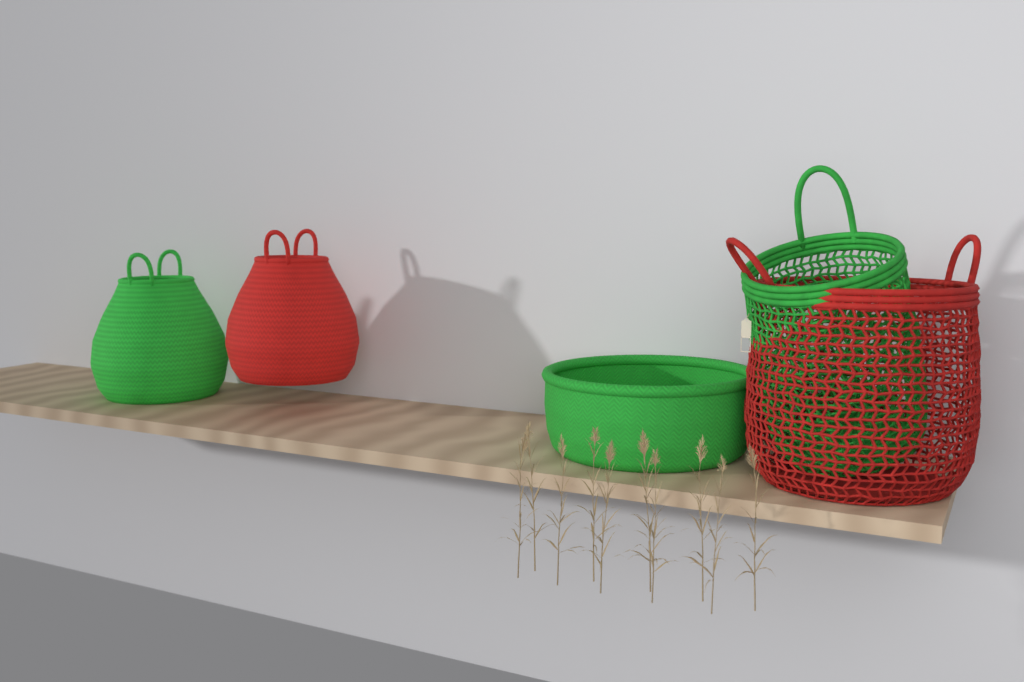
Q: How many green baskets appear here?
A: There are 3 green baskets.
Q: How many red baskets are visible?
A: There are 2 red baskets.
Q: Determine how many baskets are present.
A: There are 5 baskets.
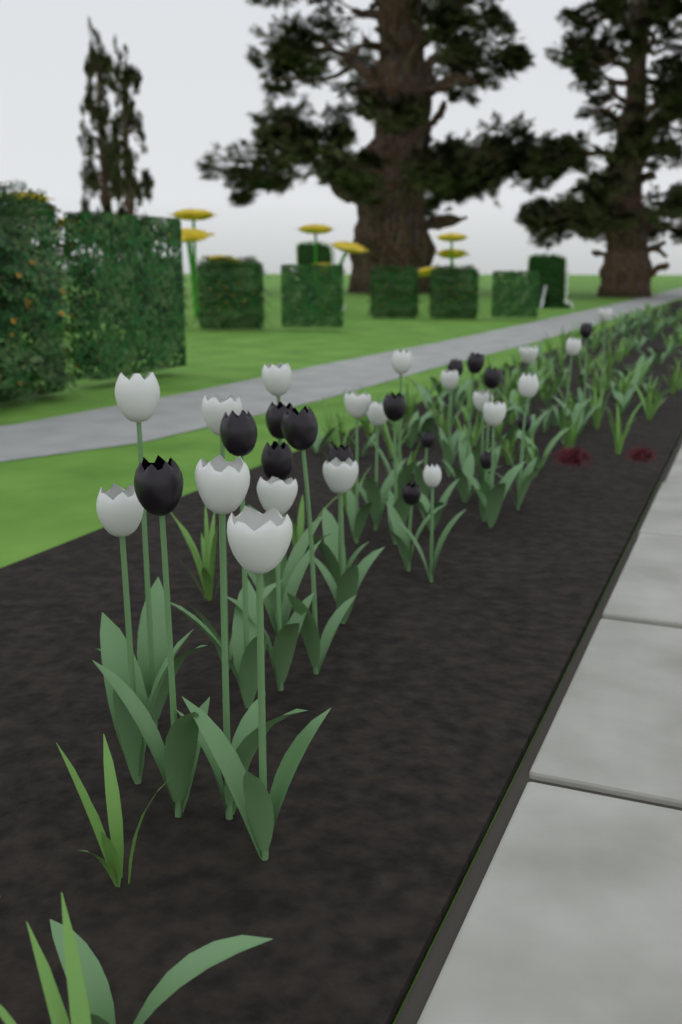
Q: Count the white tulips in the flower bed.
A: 19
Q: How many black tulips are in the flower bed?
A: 15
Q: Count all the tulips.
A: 34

* GIVEN INSTRUCTION
Reproduce the rows verbatim, starting at the line containing "Q: How many black" and continuing through the last line of the rows, with both ends included.

* SOLVED PROBLEM
Q: How many black tulips are in the flower bed?
A: 15
Q: Count all the tulips.
A: 34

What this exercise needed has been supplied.